The One X’s 4K capabilities were also noticeable, especially when it came to finer details like facial hair and scarring and the characters’ uniforms. Still, I found the difference between the HDR and non-HDR versions of “Gears” to be far greater than the 4K and non-4K versions.

As for that performance boost? It’s certainly there. Properly updated games look much smoother on the One X than on the standard One. It’s almost like the difference between playing a game on a console and then playing the same game on a high-end PC. Movements are more fluid and you don’t see any choppiness.

But not all games will run at 60 frames per second, so don’t expect to get the same kinds of benefits across the board.

The One X is an impressive console, with loads of power.

Microsoft worked closely with the “Gears of War 4” team on its One X improvements, which include 60fps, 4K and HDR, as well as upgraded textures, enhanced lighting effects and better shadows. Some gamers might say that those differences aren’t that important to them, which is fine. I’m firmly in the other camp, though. I update my own PC constantly to get the best possible graphics, so if I can do the same with a console, I’m in.

To tell if the game you want to buy takes advantage of the One X’s enhanced capabilities, you’ll need to check to see if it has Microsoft’s special icons. 4K Ultra HD means a game will output at 2160p. Meanwhile, HDR means it supports high-dynamic range, and Xbox One X Enhanced means the developer has done work under the hood of the game to improve its performance.

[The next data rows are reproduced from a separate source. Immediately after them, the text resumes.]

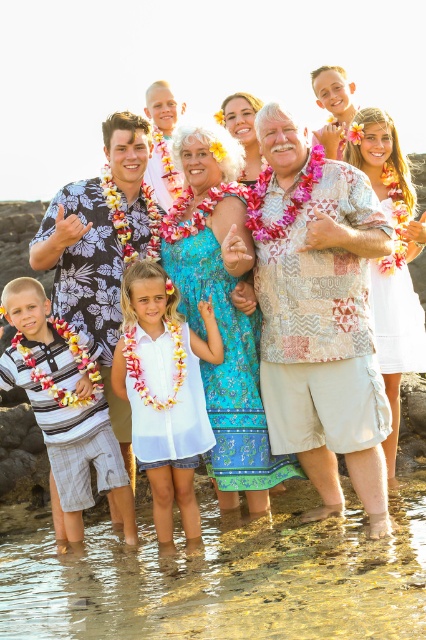
You are a photographer trying to capture a wide shot of the entire group while ensuring the clear water at lower center and the striped cotton shirt at lower left are both in focus. Given that your camera has a depth of field that can cover up to 3 meters, will you be able to achieve this?

The distance between the clear water at lower center and the striped cotton shirt at lower left is 3.06 meters. Since the camera can only cover up to 3 meters, the depth of field will not be sufficient to keep both objects in focus simultaneously.

You are a photographer trying to capture the sunset scene. You notice the clear water at lower center and the striped cotton shirt at lower left in your viewfinder. Which object occupies a bigger area in the photo?

The clear water at lower center is larger in size than the striped cotton shirt at lower left, so it occupies a bigger area in the photo.

You are a tailor who needs to determine which shirt requires more fabric to make between the white cotton shirt at center and the striped cotton shirt at lower left. Based on the image, which one would you choose?

The striped cotton shirt at lower left requires more fabric because its width is greater than the white cotton shirt at center.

It’s important to point out that all games that run on the One X will also work with the One S and original One. The visuals will be different, but otherwise, the games will be the same.

Microsoft put a lot of work into ensuring the One X was both powerful and slim.

If you don’t have a 4K TV, you’ll still see performance improvements with the One X, and Microsoft says it will use supersampling techniques, which downscale 4K images for 1080p televisions providing enhanced visuals.

The competition is fierce

The Xbox One X doesn’t exist in a vacuum, though. It not only has to contend with Sony’s own 4K, HDR-capable PlayStation 4 Pro, but the standard PlayStation 4, the less expensive One S and Nintendo’s hit Switch console.

The $399 PS4 Pro, however, is its closest competitor. And while both can handle 4K, HDR gaming, the One X’s big sell is that it can do so at 60fps. But again, not every game will hit that mark. Microsoft also points out that the Xbox One is capable of “true 4K” resolutions, while the PS4 Pro isn’t. That’s true — the PS4 Pro uses technological wizardry in the background to make games appear as though they are running at 4K. But if you can’t tell, what’s the difference?

The One X says “Hello!” from Seattle.

The One X isn’t even the only version of the Xbox One that offers HDR compatibility, since the $250 One S supports the feature as well.

As for the $299 Switch, well, it doesn’t have nearly the kind of power the One X does — it’s like a Lamborghini facing off against a Corolla, but Nintendo’s got Microsoft beat in portability. It doesn’t hurt that the Switch has classic first-party titles and is also getting a good number of third-party offerings (finally).

Should you get it?

Microsoft will be the first to admit the One X isn’t for everyone. If you don’t have a 4K, HDR TV, you’re going to miss out on the enhanced visuals, just as you would with e PS4 Pro. And if you’re on a budget, the $499 price tag is hard to swallow.

But for those with a compatible TV, who want the best possible gaming experience, bragging rights among friends and have the cash to spare, the One X is a heck of choice.